Linde operiert mit einer Betriebsmarge von rund 30 Prozent und setzt damit einen Maßstab in der Branche. Während Wettbewerber wie Air Liquide für 2028 die Mitte des 20-Prozent-Bereichs anstreben, liegt Linde bereits deutlich darüber. Diese Profitabilität zeigt sich auch in den Zahlen des vierten Quartals 2025: Bei Umsätzen von 8,8 Milliarden US-Dollar erreichte das Unternehmen eine operative Marge von 29,5 Prozent – trotz Restrukturierungskosten von 230 Millionen US-Dollar. Der operative Cashflow überstieg im Schlussquartal die Marke von 3 Milliarden US-Dollar.

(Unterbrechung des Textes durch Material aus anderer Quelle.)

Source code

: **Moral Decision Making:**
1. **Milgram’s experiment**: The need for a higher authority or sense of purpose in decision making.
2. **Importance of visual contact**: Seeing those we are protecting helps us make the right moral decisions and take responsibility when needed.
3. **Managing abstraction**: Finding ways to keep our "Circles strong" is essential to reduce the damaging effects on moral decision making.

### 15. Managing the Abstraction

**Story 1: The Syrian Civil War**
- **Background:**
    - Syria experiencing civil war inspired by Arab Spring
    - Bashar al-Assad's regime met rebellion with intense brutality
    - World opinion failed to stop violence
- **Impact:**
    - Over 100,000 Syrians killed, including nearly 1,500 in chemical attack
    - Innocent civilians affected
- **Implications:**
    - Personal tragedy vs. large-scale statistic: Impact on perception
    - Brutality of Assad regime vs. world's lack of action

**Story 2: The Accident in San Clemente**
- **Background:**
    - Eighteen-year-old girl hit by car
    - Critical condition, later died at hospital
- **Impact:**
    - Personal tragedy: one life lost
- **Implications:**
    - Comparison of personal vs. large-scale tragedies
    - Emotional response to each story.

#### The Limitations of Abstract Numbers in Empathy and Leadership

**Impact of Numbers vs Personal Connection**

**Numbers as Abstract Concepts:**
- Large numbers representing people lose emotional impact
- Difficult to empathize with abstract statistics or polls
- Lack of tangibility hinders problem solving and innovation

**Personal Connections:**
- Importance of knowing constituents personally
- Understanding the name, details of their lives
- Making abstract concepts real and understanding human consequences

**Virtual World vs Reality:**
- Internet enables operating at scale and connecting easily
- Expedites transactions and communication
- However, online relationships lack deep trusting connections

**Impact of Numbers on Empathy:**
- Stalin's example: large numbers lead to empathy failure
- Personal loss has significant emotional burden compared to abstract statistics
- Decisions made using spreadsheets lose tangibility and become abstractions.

Rekord-Auftragsbuch und Clean-Energy-Fokus

Entscheidend für die weitere Entwicklung ist ein Projektvolumen von 10 Milliarden US-Dollar – ein neuer Rekord. Zwei Drittel davon entfallen auf Clean-Energy-Projekte. Zwischen 2,5 und 3,0 Milliarden US-Dollar aus diesem Auftragsbestand sollen 2026 in Betrieb gehen und entsprechend Umsätze generieren. Hinzu kommt eine weniger bekannte Sparte: Linde liefert Treibstoffe für 65 bis 75 Prozent aller weltweiten Raketenstarts – ein Geschäft, das allein über 0,5 Milliarden US-Dollar zum Auftragsbuch beisteuert.

Ausblick und solide Dividende

Für 2026 stellt das Management einen Gewinn je Aktie zwischen 17,40 und 17,90 US-Dollar in Aussicht, was einem Wachstum von 6 bis 9 Prozent entspricht. Die Prognose basiert auf einem Nullwachstum beim Basisvolumen und positiven Währungseffekten von einem Prozent. Regional zeigt sich ein gemischtes Bild: Europa schwächelt, China scheint einen Boden zu finden, während die Amerikas robust bleiben. Aktionäre erhalten zudem weiterhin eine quartalsweise Dividende von 1,50 US-Dollar je Aktie – die nächste Ausschüttung erfolgt am 27. März 2026.